Wednesday, September 16, 2015

Points!

Being an arcade monkey ball style game, of course Eruptoid has Points.  It'll have a high score tracker that I'm hoping to be able to upload to a global database that will track scores of players by region and player supplied string (such as name or initials, or maybe facebook name/google+ profile name.  Haven't decided yet).

Anyway, while I was messing around the the UI, converting it from OnGUI to UnityUI, I noticed my points weren't working.  Turns out it was because I forgot to associate the correct score text fields with the right public variables in the game controller script.
Total Score at the Bottom
I had TotalScore in the Level Score TXT field.  Oops

Well, after I fixed it all up, I noticed that my scoring was rather boring.  The ice cubes I currently have set to be worth 100 points.

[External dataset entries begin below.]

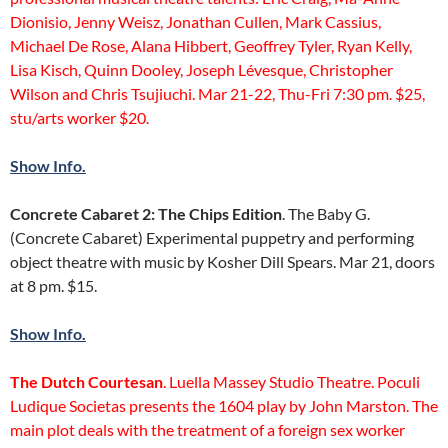
Dionisio, Jenny Weisz, Jonathan Cullen, Mark Cassius,
Michael De Rose, Alana Hibbert, Geoffrey Tyler, Ryan Kelly,
Lisa Kisch, Quinn Dooley, Joseph Lévesque, Christopher
Wilson and Chris Tsujiuchi. Mar 21-22, Thu-Fri 7:30 pm. $25,
stu/arts worker $20.
Show Info.
Concrete Cabaret 2: The Chips Edition
. The Baby G.
(Concrete Cabaret) Experimental puppetry and performing
object theatre with music by Kosher Dill Spears. Mar 21, doors
at 8 pm. $15.
Show Info.
The Dutch Courtesan
. Luella Massey Studio Theatre. Poculi
Ludique Societas presents the 1604 play by John Marston. The
main plot deals with the treatment of a foreign sex worker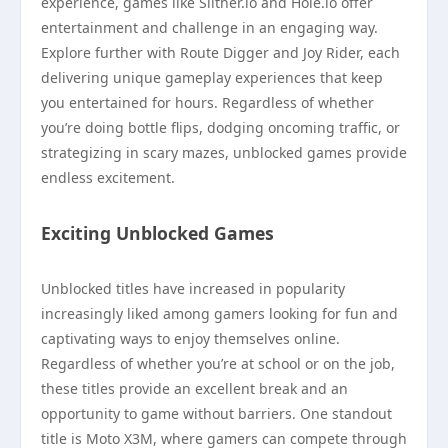
experience, games like Slither.io and Hole.io offer
entertainment and challenge in an engaging way.
Explore further with Route Digger and Joy Rider, each
delivering unique gameplay experiences that keep
you entertained for hours. Regardless of whether
you’re doing bottle flips, dodging oncoming traffic, or
strategizing in scary mazes, unblocked games provide
endless excitement.
Exciting Unblocked Games
Unblocked titles have increased in popularity
increasingly liked among gamers looking for fun and
captivating ways to enjoy themselves online.
Regardless of whether you’re at school or on the job,
these titles provide an excellent break and an
opportunity to game without barriers. One standout
title is Moto X3M, where gamers can compete through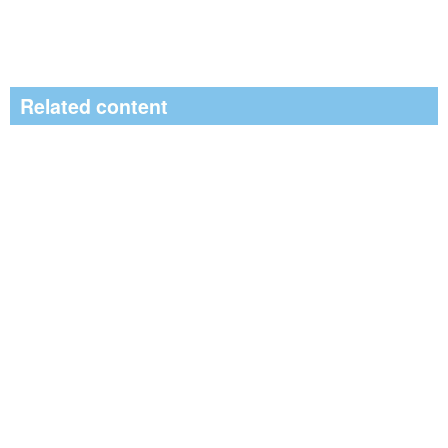
Related content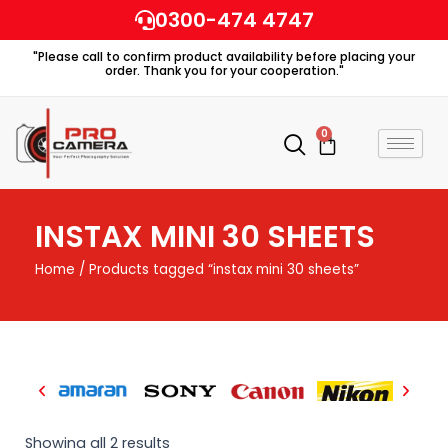
Skip
0300-474 4747
to
"Please call to confirm product availability before placing your
content
order. Thank you for your cooperation."
0
Cart
INSTAX MINI 30 SHEETS
Home
/ Products tagged “instax mini 30 sheets”
Showing all 2 results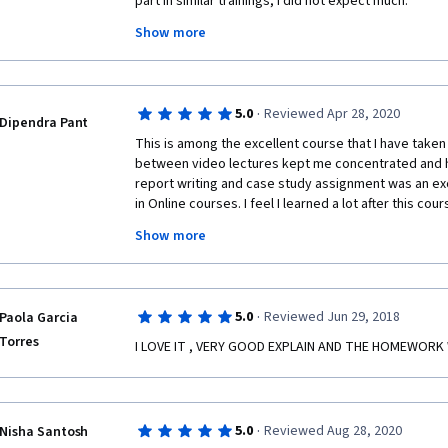
part in similar trainings, i did not expect much.
Show more
I have to say that the material is very good, very int
motivated, with assignments that do not burden you b
all that the module was offering.
Extremely positive is the fact that you can finish the 
·
5.0
Reviewed Apr 28, 2020
Dipendra Pant
not want to wait until the deadlines, and thankfully i 
This is among the excellent course that I have taken
between video lectures kept me concentrated and he
 I would highly recommend it to anyone! Even if not part of a business group, the 
report writing and case study assignment was an exc
course will give you many tips on how to improve yo
in Online courses. I feel I learned a lot after this cour
found many students submitting the plagiarism file,
Show more
provided example file in the course module. So those
punished.
·
5.0
Reviewed Jun 29, 2018
Paola Garcia
Torres
I LOVE IT , VERY GOOD EXPLAIN AND THE HOMEWORK 
·
5.0
Reviewed Aug 28, 2020
Nisha Santosh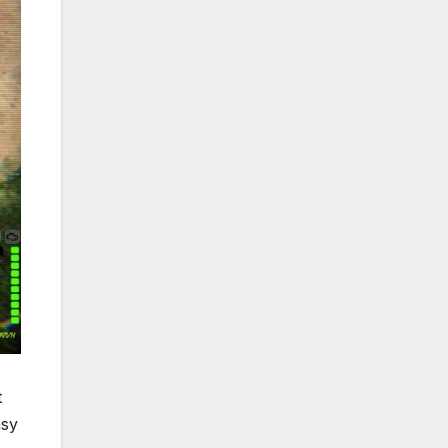
t
asy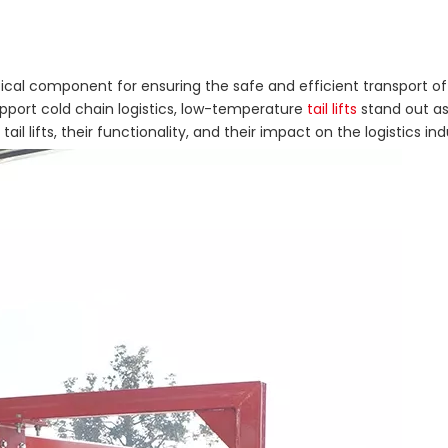
ritical component for ensuring the safe and efficient transport 
pport cold chain logistics, low-temperature
tail lifts
stand out as 
l lifts, their functionality, and their impact on the logistics ind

And then, upon completion of the level, you are awarded points based on the amount of time remaining.  And I had total score calculated only after the level ended, instead of having it increment every time you got new points.

First thing was first, getting total score to keep up with level score.  I had 3 variables, the HiScore variable which was populated from playerprefs, and represented the highest score attained on that level.  Then I had the levelscore variable, which represented the current score on that level.  And then we had TotalScore, which was an accumulation of the scores of the current play session.

Getting the TotalScore to move with the level score wasn't too difficult.  I just had to track the levelscore variable, watch when it changed, and then change the TotalScore variable by the amount of the level score variable.  The code looks something like this:
So, lastScore is an integer that's set to the current levelscore at startup.  Then, every frame, we compare the value of lastScore to levelscore (which changes every time you get a cube), and then if a change is found, we add the amount of change to the TotalScore.  Finally, we set the lastScore and levelscore variables to be equal so that we can continue to monitor changes in levelscore based on its new value.

As I said, once I got to play testing the new arrangement, I noticed that scoring was rather boring and predictable.  Not very arcade-y.  So I thought "why not award points based on how fast the ball is moving".  This was slightly more complicated than the above.  I basically ended up using the velocity of the ball, multiplied by a fudge factor, in order to get a point value, which is added to the score every frame.

Trouble was, my scores are integers (int), and the velocity of the ball is a floating point number.  Since integer math truncates floats to their nearest int, I was getting no points added until I reached a certain speed threshold, and then I was suddenly getting lots of points.  The solution I took was to decrease my fudge factor by a factor of 10 (from 0.1 to 0.01), and then store a floating point variable that, once it reached a value of 1 or higher, would then be added to the level score, and thus the total score through the code above.  I then packaged the whole process into an UpdateScore function, which you can see here:
SpeedScoreRate is my public float fudge factor.  Making it a public variable means I can change its value from the Unity inspector, instead of having to open up the code and edit it directly.

So, now that its all said and done, I call the UpdateScore function once every frame in the Update block, and the player gets awarded extra points for going fast.  Scoring is now a lot less boring.